Amicus Brief Urges Supreme Court To Avoid “Takings” Issues When Interpreting Scope Of Clean Water ActApril 14, 2022
The U.S. Environmental Protection Agency (“EPA”) and the U.S. Army Corps of Engineers impose onerous Clean Water Act permitting requirements in connection with discharge of dredged or fill material on private property that those agencies deem wetlands encompassed by “the waters of the United States”—the vague phrase that Congress chose to define “navigable waters” subject to the Act’s pollutant discharge prohibitions. For decades the Supreme Court, as well as EPA and the Corps, have struggled to devise a clear, workable test for determining when a putative wetland is part of “the waters of the United States,” and thus subject to Clean Water Act permitting requirements. In Sackett v. EPA the Court has agreed to address this question again.
The Petitioners are Idaho property owners who wish to construct a residence in a built-out Idaho subdivision. After they began excavating and backfilling their property, which is not physically connected to a navigable body of water, EPA notified them that their property is a “wetland” subject to Clean Water Act regulation. An administrative compliance order directed them to restore their property to its natural state or incur substantial financial penalties.
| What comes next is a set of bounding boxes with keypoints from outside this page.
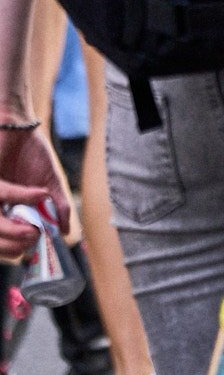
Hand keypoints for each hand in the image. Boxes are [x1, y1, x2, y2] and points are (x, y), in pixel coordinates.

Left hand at [0, 124, 73, 243]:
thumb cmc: (32, 152)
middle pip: (1, 236)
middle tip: (36, 238)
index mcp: (9, 210)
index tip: (36, 246)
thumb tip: (65, 232)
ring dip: (16, 231)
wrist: (18, 126)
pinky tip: (40, 193)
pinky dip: (24, 196)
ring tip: (34, 229)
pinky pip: (5, 196)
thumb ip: (59, 206)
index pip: (10, 239)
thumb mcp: (50, 183)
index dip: (20, 248)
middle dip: (17, 244)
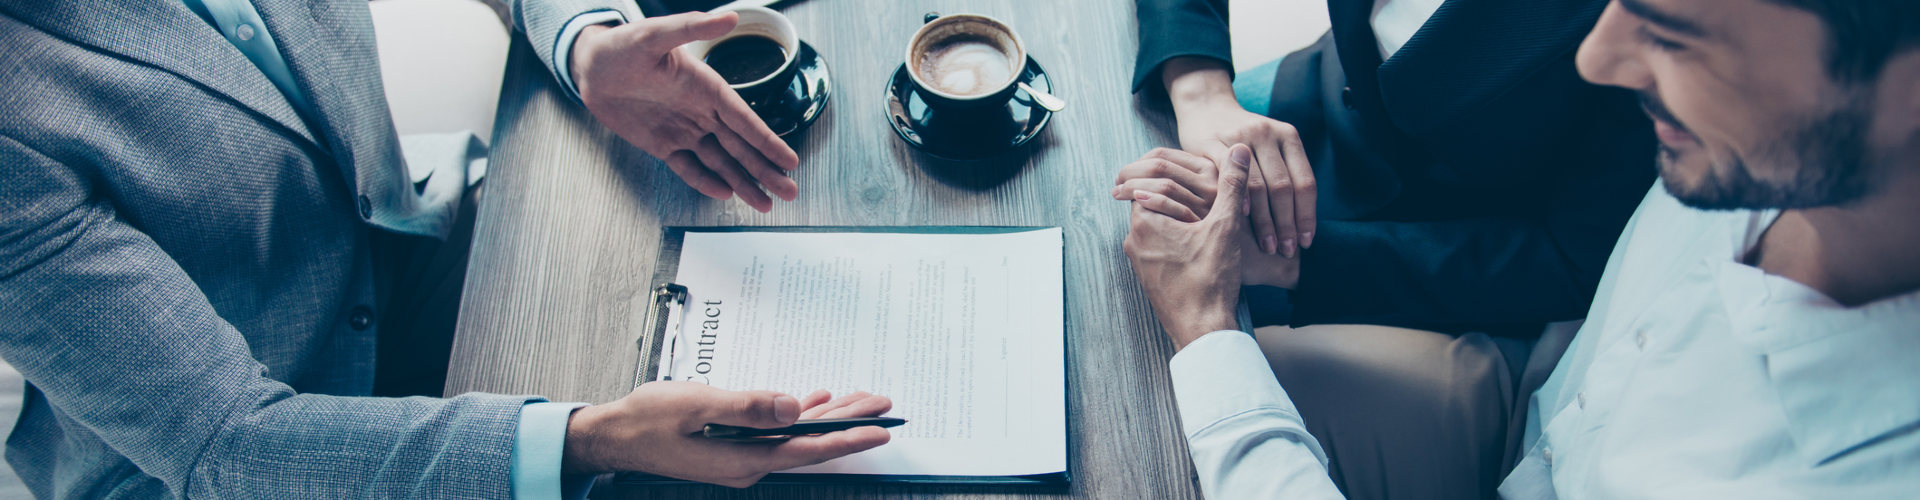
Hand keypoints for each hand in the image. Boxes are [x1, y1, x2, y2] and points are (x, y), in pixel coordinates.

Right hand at [561, 382, 892, 486]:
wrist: (612, 436)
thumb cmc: (645, 421)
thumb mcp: (697, 405)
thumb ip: (748, 406)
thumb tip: (793, 406)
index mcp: (743, 459)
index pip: (808, 450)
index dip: (848, 439)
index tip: (880, 430)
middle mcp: (747, 463)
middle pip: (809, 443)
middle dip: (849, 423)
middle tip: (883, 405)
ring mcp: (740, 456)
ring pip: (795, 435)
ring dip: (827, 416)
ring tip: (860, 399)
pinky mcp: (731, 446)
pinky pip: (774, 431)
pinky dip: (796, 414)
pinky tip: (812, 401)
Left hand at [571, 13, 799, 212]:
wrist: (590, 66)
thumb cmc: (621, 46)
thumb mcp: (655, 34)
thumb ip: (692, 27)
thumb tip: (729, 16)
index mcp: (707, 87)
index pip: (745, 119)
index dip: (767, 141)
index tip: (789, 159)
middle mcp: (701, 111)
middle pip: (741, 147)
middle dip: (765, 170)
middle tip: (788, 191)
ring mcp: (684, 130)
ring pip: (721, 162)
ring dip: (743, 182)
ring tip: (764, 203)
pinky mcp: (663, 144)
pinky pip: (689, 167)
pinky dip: (706, 182)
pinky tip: (725, 193)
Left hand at [1113, 148, 1301, 287]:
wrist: (1203, 329)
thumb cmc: (1211, 279)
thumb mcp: (1226, 225)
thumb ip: (1231, 184)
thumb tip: (1238, 149)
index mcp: (1145, 222)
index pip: (1148, 180)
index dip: (1173, 170)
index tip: (1192, 169)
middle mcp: (1134, 241)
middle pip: (1149, 201)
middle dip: (1174, 192)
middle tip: (1198, 188)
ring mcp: (1139, 262)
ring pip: (1155, 226)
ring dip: (1175, 216)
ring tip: (1202, 216)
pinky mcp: (1148, 278)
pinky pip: (1158, 248)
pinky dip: (1175, 239)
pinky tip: (1198, 244)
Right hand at [1119, 57, 1317, 256]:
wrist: (1206, 108)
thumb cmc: (1242, 140)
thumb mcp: (1270, 148)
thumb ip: (1285, 175)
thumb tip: (1301, 224)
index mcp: (1288, 136)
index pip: (1305, 182)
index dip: (1307, 215)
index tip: (1306, 242)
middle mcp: (1267, 133)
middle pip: (1284, 187)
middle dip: (1287, 224)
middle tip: (1287, 251)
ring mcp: (1239, 136)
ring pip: (1259, 186)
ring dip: (1265, 221)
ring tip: (1268, 246)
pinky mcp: (1211, 142)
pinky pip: (1228, 175)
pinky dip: (1238, 199)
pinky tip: (1241, 221)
It is well settled that a “regulatory taking” in violation of the Fifth Amendment can occur where federal regulation deprives a property owner of any economically viable use of private property.
The Atlantic Legal Foundation, joined by Conservatives for Property Rights and the Committee for Justice, has filed an amicus brief authored by Capital Appellate Advocacy founder and ALF Executive Vice President & General Counsel Larry Ebner along with ALF Advisory Council member Nancie Marzulla of Marzulla Law, LLC.
The amicus brief argues that the Court should avoid any statutory interpretation of “the waters of the United States” that has the potential for raising concerns about the regulatory “taking” of private property without just compensation in violation of the Fifth Amendment. More specifically, the brief argues that (i) Clean Water Act regulation of wetlands can raise Fifth Amendment takings concerns, and (ii) when interpreting the breadth of the statutory phrase “waters of the United States” as to wetlands, the Court should apply the canon of constitutional avoidance.